INPUT FOR THIS TASK:
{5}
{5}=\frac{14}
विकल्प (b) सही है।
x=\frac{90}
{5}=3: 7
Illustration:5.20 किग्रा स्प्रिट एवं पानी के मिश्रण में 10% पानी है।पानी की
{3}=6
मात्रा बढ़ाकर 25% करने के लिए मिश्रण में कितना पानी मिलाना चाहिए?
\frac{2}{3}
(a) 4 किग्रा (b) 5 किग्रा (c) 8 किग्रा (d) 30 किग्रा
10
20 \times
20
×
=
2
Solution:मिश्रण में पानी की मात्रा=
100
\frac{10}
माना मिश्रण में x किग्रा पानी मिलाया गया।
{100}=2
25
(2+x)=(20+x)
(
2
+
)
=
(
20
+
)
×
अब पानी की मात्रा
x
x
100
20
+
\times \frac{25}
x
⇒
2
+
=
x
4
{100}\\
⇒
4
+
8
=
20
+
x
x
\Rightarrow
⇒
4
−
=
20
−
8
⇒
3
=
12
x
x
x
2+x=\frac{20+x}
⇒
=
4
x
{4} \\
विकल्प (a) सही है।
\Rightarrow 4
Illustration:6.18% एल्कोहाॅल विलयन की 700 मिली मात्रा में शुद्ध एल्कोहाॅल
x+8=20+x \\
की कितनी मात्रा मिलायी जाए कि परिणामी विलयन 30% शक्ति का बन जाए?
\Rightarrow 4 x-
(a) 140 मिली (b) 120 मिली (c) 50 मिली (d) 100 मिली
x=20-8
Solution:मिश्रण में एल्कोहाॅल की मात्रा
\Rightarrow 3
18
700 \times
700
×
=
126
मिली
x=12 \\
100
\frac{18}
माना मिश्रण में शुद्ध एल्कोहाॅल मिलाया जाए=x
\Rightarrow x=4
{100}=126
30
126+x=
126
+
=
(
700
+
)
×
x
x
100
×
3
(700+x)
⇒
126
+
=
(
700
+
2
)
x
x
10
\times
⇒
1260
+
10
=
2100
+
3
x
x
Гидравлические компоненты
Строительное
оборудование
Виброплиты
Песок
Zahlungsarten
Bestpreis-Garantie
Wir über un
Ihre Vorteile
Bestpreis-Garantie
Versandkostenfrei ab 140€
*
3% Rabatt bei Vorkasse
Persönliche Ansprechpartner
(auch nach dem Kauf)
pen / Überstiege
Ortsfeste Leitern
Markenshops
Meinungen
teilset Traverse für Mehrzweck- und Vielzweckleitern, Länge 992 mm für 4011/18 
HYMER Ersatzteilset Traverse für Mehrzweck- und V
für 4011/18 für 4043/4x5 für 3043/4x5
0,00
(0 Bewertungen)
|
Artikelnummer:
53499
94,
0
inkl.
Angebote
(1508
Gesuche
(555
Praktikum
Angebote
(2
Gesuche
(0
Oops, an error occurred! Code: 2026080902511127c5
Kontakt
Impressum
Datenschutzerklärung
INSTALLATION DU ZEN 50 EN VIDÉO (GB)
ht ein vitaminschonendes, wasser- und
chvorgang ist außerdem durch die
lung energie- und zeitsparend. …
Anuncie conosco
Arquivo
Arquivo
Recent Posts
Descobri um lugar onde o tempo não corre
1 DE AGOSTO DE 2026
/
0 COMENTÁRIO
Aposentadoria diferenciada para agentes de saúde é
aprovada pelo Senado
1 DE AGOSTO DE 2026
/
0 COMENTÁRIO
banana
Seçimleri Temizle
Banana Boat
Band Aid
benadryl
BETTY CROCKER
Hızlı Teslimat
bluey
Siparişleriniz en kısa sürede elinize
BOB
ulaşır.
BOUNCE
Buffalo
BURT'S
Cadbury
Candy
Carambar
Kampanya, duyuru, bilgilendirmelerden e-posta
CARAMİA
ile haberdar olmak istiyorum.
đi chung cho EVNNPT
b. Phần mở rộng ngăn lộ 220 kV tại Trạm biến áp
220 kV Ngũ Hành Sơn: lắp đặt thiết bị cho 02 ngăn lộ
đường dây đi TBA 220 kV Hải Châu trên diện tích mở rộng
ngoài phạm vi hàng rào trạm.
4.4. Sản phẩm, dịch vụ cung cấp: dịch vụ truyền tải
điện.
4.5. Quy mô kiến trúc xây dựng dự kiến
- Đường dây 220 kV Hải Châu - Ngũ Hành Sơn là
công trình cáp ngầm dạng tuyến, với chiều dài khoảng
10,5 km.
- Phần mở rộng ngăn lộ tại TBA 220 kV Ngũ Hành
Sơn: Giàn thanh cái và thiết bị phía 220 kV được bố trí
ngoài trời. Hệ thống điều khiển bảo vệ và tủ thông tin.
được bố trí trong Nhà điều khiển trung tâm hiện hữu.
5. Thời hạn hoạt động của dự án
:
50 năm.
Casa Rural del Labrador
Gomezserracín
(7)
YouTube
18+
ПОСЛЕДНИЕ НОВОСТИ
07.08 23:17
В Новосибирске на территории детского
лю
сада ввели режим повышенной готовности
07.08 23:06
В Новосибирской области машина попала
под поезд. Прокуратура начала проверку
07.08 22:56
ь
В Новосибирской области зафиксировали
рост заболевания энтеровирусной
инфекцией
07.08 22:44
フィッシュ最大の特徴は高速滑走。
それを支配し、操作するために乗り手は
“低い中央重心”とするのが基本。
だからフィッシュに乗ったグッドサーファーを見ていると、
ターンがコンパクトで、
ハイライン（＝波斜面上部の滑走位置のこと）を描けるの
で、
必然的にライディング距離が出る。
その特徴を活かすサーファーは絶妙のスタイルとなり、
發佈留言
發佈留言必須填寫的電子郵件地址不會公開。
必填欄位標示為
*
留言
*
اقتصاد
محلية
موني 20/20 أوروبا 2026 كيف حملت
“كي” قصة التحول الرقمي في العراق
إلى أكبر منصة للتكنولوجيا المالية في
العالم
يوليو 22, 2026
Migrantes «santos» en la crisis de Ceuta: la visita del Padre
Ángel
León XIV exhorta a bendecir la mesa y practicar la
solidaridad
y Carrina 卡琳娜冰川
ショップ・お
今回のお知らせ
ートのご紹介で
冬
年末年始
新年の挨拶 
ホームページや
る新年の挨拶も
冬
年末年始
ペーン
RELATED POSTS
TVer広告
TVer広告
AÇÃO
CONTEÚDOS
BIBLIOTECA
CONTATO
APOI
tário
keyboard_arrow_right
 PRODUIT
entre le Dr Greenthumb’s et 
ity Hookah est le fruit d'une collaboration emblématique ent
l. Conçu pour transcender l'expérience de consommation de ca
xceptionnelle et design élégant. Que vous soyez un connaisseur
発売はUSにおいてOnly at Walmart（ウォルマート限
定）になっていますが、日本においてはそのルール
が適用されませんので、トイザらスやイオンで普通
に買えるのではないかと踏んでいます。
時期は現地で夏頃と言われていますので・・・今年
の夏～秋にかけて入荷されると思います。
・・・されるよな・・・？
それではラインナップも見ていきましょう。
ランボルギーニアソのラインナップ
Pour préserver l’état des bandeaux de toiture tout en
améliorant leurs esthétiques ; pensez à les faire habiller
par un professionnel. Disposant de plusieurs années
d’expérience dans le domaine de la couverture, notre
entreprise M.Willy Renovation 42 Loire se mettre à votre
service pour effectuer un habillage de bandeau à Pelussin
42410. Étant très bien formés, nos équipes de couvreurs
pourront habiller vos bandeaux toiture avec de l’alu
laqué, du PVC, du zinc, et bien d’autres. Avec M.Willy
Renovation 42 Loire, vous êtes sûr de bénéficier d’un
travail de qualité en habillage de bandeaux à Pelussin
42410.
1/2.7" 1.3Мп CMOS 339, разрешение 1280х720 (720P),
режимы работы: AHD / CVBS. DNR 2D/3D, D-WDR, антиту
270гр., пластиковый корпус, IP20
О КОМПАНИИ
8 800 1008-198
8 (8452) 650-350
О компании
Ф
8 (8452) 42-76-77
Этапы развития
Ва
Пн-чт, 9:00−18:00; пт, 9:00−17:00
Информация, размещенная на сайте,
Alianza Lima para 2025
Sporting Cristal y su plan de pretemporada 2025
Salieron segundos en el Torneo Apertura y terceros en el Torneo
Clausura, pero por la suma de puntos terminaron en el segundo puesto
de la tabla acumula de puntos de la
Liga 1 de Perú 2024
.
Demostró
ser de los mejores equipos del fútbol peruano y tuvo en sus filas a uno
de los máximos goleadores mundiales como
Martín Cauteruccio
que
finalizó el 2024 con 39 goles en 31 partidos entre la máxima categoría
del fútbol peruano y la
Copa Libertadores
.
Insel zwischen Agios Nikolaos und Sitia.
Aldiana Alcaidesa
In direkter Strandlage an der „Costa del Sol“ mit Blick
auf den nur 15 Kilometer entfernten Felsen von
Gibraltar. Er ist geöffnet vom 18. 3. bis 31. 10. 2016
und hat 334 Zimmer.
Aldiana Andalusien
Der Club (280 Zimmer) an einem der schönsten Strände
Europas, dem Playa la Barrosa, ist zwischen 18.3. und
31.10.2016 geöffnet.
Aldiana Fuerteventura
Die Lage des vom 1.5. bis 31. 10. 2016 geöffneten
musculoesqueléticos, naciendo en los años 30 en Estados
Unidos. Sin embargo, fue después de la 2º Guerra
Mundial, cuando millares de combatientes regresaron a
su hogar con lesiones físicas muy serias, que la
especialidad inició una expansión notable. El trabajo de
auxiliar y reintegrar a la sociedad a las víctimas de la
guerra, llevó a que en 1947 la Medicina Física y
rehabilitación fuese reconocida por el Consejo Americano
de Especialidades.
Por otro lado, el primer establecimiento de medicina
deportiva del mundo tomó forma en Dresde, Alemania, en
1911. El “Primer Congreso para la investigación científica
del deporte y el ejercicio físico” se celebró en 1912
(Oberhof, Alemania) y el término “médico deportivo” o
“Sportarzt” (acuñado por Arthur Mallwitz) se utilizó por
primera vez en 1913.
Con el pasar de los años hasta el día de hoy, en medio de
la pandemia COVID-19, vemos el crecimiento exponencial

TASK TO CARRY OUT: Copy each line of the records above that carries the word "области".

WRITTEN ANSWER:
В Новосибирской области машина попала
В Новосибирской области зафиксировали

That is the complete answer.